Twists were to massage our inner organs, to squeeze out and cause stagnant energy to release and flow again.  Twists were to engage muscles and ligaments surrounding our vertebrae to expand, contract and strengthen our spine.  Forward folds were to open our lower back yes, but they were also to allow our blood flow easier access to the area above our heart.

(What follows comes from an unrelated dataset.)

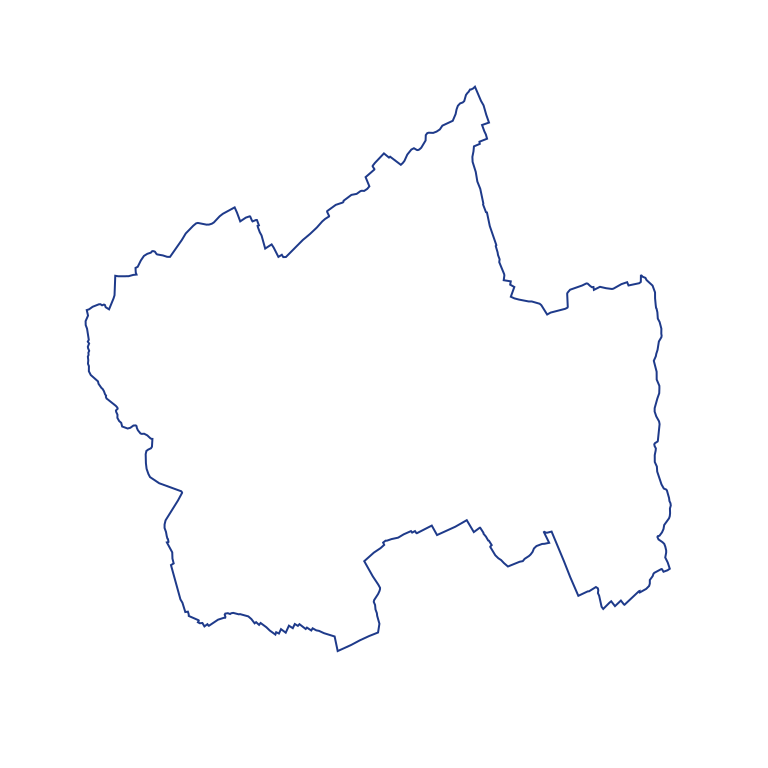 the district of Bang Phae, Ratchaburi, Thailand, rotated 347°
{"feature_id": "78962969B38783163957938", "entity_name": "Bang Phae", "entity_type": "district", "adm_level": 2, "iso_a3": "THA", "parent_name": "Thailand", "parent_adm1": "Ratchaburi", "projection": "natural_earth1", "projection_center": [99.976, 13.683], "detail": "fine", "context": "isolated", "style": "outline", "palette": "blue", "viewbox_px": 768, "rotation_deg": 347, "n_neighbors": 0, "source": "geoboundaries", "source_scale": "gbopen_adm2", "svg_char_len": 6165}
<svg xmlns="http://www.w3.org/2000/svg" viewBox="0 0 768 768"><g transform="rotate(347 384 384)"><path d="M641.5,471.7L642.3,468.4L647.1,459.6L650.1,454.9L651.4,450.0L651.9,447.7L650.7,441.0L652.4,433.4L652.1,422.1L655.1,418.1L656.1,415.8L658.2,412.3L661.4,404.4L664.8,400.8L665.4,399.3L665.5,397.4L666.7,392.5L666.5,385.6L665.5,381.9L666.5,375.6L666.5,371.7L666.2,371.1L666.5,368.2L667.4,361.5L668.7,355.7L667.8,348.5L663.2,341.8L662.6,339.4L660.2,337.7L659.3,336.2L658.7,336.2L657.2,342.3L655.4,343.2L644.4,343.0L643.8,339.5L637.8,340.1L629.0,342.7L627.5,342.7L621.9,340.6L616.3,337.9L609.7,339.5L609.9,336.6L608.3,336.4L606.9,334.8L605.1,332.1L604.2,331.6L603.5,331.6L599.2,332.6L586.5,334.0L583.4,336.3L582.8,337.2L580.4,350.2L579.9,350.9L577.5,351.5L562.4,351.9L558.6,353.0L555.0,342.5L553.7,340.8L546.5,336.8L543.5,336.1L534.5,332.1L530.3,329.9L527.2,327.5L532.8,318.8L529.3,315.6L530.6,312.5L524.0,309.8L525.7,305.3L525.8,304.0L523.7,291.2L524.7,288.5L524.1,283.9L524.3,281.3L523.9,274.7L524.7,274.0L522.6,253.9L522.9,240.0L522.0,239.5L520.9,231.4L521.4,230.4L521.7,215.5L520.5,207.7L521.1,198.0L520.3,187.5L521.2,182.6L523.5,177.5L525.1,172.7L531.3,171.6L531.5,169.4L539.6,168.2L539.4,163.8L538.6,160.3L537.8,153.7L545.1,152.9L544.2,144.7L543.7,134.9L542.2,130.0L539.5,114.8L537.3,116.1L535.2,116.6L534.1,116.4L532.0,118.5L530.9,119.1L528.9,120.8L525.8,126.4L524.0,127.4L521.3,127.7L518.6,129.5L516.5,132.7L514.5,137.1L510.2,143.0L499.0,145.4L495.7,148.5L492.0,149.9L488.4,150.4L484.1,149.2L482.6,149.3L480.7,150.9L479.3,156.1L473.4,162.2L471.0,163.5L469.6,163.7L468.6,163.3L466.2,161.0L463.4,161.7L458.3,165.7L454.1,171.2L452.0,172.9L449.7,174.2L441.1,163.9L439.8,164.5L435.8,159.3L424.8,166.6L422.1,168.8L421.9,169.4L423.0,172.5L422.8,172.9L412.6,178.3L414.2,188.1L411.6,190.1L408.1,191.4L405.8,190.7L404.4,190.8L400.1,192.6L394.8,192.4L385.9,196.3L385.5,197.3L384.6,197.9L377.3,198.6L367.6,202.7L367.3,203.4L368.3,208.0L368.1,208.4L363.8,209.9L360.4,211.7L353.8,216.4L345.6,221.2L337.3,225.4L317.0,238.2L314.4,237.7L313.5,235.1L309.7,236.4L307.2,226.3L305.9,222.7L298.7,225.3L298.1,211.7L297.1,208.2L296.4,202.8L296.4,201.5L297.8,201.3L297.1,195.7L296.3,195.4L292.5,196.0L292.1,195.1L291.3,190.7L290.8,190.4L286.8,190.8L280.5,193.2L279.3,183.9L278.2,178.3L265.3,181.9L261.6,183.6L254.6,188.3L252.3,189.1L249.4,189.3L246.9,188.8L238.9,185.2L237.1,185.2L233.7,186.9L224.7,192.7L219.4,198.2L204.1,212.0L201.3,211.3L197.5,209.0L192.1,206.7L191.5,206.0L190.6,203.6L189.5,202.8L188.1,202.4L186.3,203.6L182.7,203.9L178.9,205.2L174.9,208.9L170.4,214.4L168.0,215.0L167.2,219.5L167.5,221.7L164.3,221.3L159.3,221.5L149.4,219.3L146.5,218.1L141.4,236.9L139.7,239.8L132.9,249.4L130.1,246.6L129.8,244.2L129.0,243.6L127.0,243.9L125.7,242.5L124.2,242.2L117.5,243.2L113.4,244.9L111.0,245.1L111.0,250.8L107.4,255.6L106.6,259.5L107.1,263.3L106.3,274.5L104.9,276.1L105.8,278.2L103.8,281.1L103.7,282.5L104.2,285.4L103.0,287.0L102.7,289.2L101.6,290.7L101.2,294.3L100.1,297.7L100.5,300.2L99.3,305.2L100.3,309.3L105.9,317.1L105.9,319.6L107.8,324.3L108.7,325.5L109.5,328.0L109.9,331.4L110.6,332.8L110.1,334.0L110.4,335.7L117.8,345.0L118.9,347.0L118.9,348.2L117.1,349.3L116.8,349.7L116.8,351.1L117.4,354.0L116.6,357.0L117.6,360.5L119.2,362.7L119.3,366.5L124.2,369.7L127.0,369.6L130.5,368.1L132.8,368.5L133.4,369.4L133.3,371.2L133.8,373.7L135.6,377.4L136.7,378.1L139.1,378.5L141.8,380.8L144.2,384.4L145.2,385.2L146.0,385.4L143.8,392.9L142.5,394.2L139.4,394.9L137.4,395.8L136.0,398.8L134.2,407.6L133.6,413.2L134.2,418.7L135.1,422.1L142.6,430.1L162.3,442.9L162.8,444.1L162.8,444.6L157.1,451.1L140.5,467.7L138.6,471.5L137.8,474.9L138.3,479.1L138.1,483.3L138.2,486.0L138.6,486.5L138.5,489.3L138.4,489.5L136.8,489.5L139.8,500.4L138.6,506.5L138.7,511.5L135.7,512.5L137.2,548.1L138.4,551.8L139.1,561.5L141.7,561.7L141.9,564.4L141.6,566.1L150.2,572.5L150.3,573.0L149.1,574.3L150.7,575.7L153.3,576.0L154.5,579.8L157.9,578.3L158.7,580.1L159.0,580.2L169.3,576.3L175.2,575.8L176.7,576.0L177.1,575.2L176.9,572.9L177.7,572.0L180.3,572.2L182.3,573.5L183.6,573.0L185.6,573.1L190.8,575.8L191.9,575.8L199.5,579.9L201.9,583.2L204.1,588.1L205.8,587.3L208.1,590.6L210.0,589.1L214.7,594.6L217.3,598.6L221.8,603.7L223.1,601.6L225.5,603.5L228.5,599.7L232.3,604.2L237.0,598.1L240.2,601.4L243.1,597.8L245.7,600.3L247.6,599.0L252.6,605.1L254.1,604.0L257.7,607.8L259.5,606.0L262.6,608.8L265.1,609.9L269.5,613.3L279.1,618.9L278.8,633.8L293.2,630.9L302.9,628.3L313.0,626.2L322.3,624.8L325.6,616.6L325.2,608.4L325.5,605.7L325.0,601.7L325.6,597.3L325.0,594.0L325.8,592.3L331.0,587.3L333.1,584.6L334.0,582.9L334.3,581.7L333.3,578.2L329.8,568.9L324.9,552.2L336.2,546.0L343.6,543.2L348.0,540.8L347.5,538.3L350.3,537.0L351.6,537.3L356.5,536.8L363.2,536.9L369.4,534.9L377.2,533.4L378.0,535.1L381.1,534.3L382.0,536.5L382.4,536.8L398.7,532.7L401.7,543.1L421.4,539.1L434.0,535.3L438.2,548.5L444.9,545.6L445.4,545.7L447.4,551.3L447.3,552.3L449.0,555.6L450.3,559.9L451.0,560.3L452.7,565.2L451.0,566.3L450.9,566.7L453.9,575.9L456.2,579.5L458.5,581.9L460.6,585.5L463.7,589.7L476.2,587.7L479.4,587.8L481.7,586.0L486.6,584.2L488.5,583.1L491.0,581.0L493.1,578.0L496.1,576.2L502.1,575.4L504.4,575.8L509.2,575.9L506.5,564.3L506.9,564.1L508.5,565.3L509.4,565.6L514.1,565.5L519.5,597.3L522.0,614.0L525.7,634.1L535.8,631.9L537.2,632.1L544.8,629.5L546.4,631.2L546.4,633.1L545.4,635.9L546.0,638.6L545.9,650.0L547.0,652.5L554.5,647.8L556.5,646.8L559.1,652.4L566.1,648.3L568.2,652.8L568.7,653.2L585.7,643.3L586.4,643.2L586.0,644.4L586.2,644.7L593.4,642.6L596.9,640.4L598.1,638.3L598.9,634.8L602.5,631.7L603.9,629.5L604.9,628.8L612.6,626.7L613.2,627.0L614.1,629.8L618.3,629.3L620.9,628.3L620.3,621.8L619.0,616.3L621.0,611.8L621.5,609.7L621.5,605.8L621.1,602.8L619.8,600.8L616.5,597.2L616.0,594.6L616.5,593.9L618.3,593.8L621.5,591.1L623.7,588.2L625.3,584.4L631.5,579.0L632.7,577.1L633.7,574.2L634.6,569.6L636.1,566.9L636.3,564.6L635.8,562.3L636.1,559.2L635.7,551.3L635.2,550.3L633.1,548.8L631.8,544.3L630.5,530.8L631.3,525.8L630.3,520.9L631.8,514.2L633.7,510.0L634.4,507.9L633.7,505.3L633.8,503.5L634.7,502.6L637.6,501.6L638.0,501.1L643.5,485.1L643.6,482.3L642.0,476.8L641.5,471.7Z" fill="none" stroke="#1e3a8a" stroke-width="2"/></g></svg>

Inversions were necessary yoga postures.  Inversions changed the flow of blood and strengthened our veins to push our blood flow even when our bodies were not upright.  What a crazy idea that sound like now.  I love inversions.  I could do headstands back then.  Today I feel like I am heavy, and that heaviness makes inversions uncomfortable.  Maybe in the new year I can change my thoughts to enjoy inversions above shoulder stands again.

I wish I would find my class notes from that time, from that class in 1980.   We practiced yoga every class.  Then we sat and listened to new ideas and theories.  We took notes and got back in our space to practice poses to feel them for ourselves.  We ended class with new sequences adding in the new poses.  We did not learn to teach yoga.  We learned this yoga for ourselves.

I believe today’s mainstream yoga has lost sight of the depth of the standard yoga asanas.  Yoga is about physical health that naturally transcends into spiritual health.   It is, I believe, our visual language that has made pretzel poses merely physical – and taken the yoga out of the pose.  I know that the twists and one legged standing tucked poses that were available to me in my twenties take longer to acheive at this time.  I am happy to release myself to tuck.  I am happy to stand on one leg.  I am cleared enough to twist.  The yoga in me is strong, it still practices.  And I continue to breathe.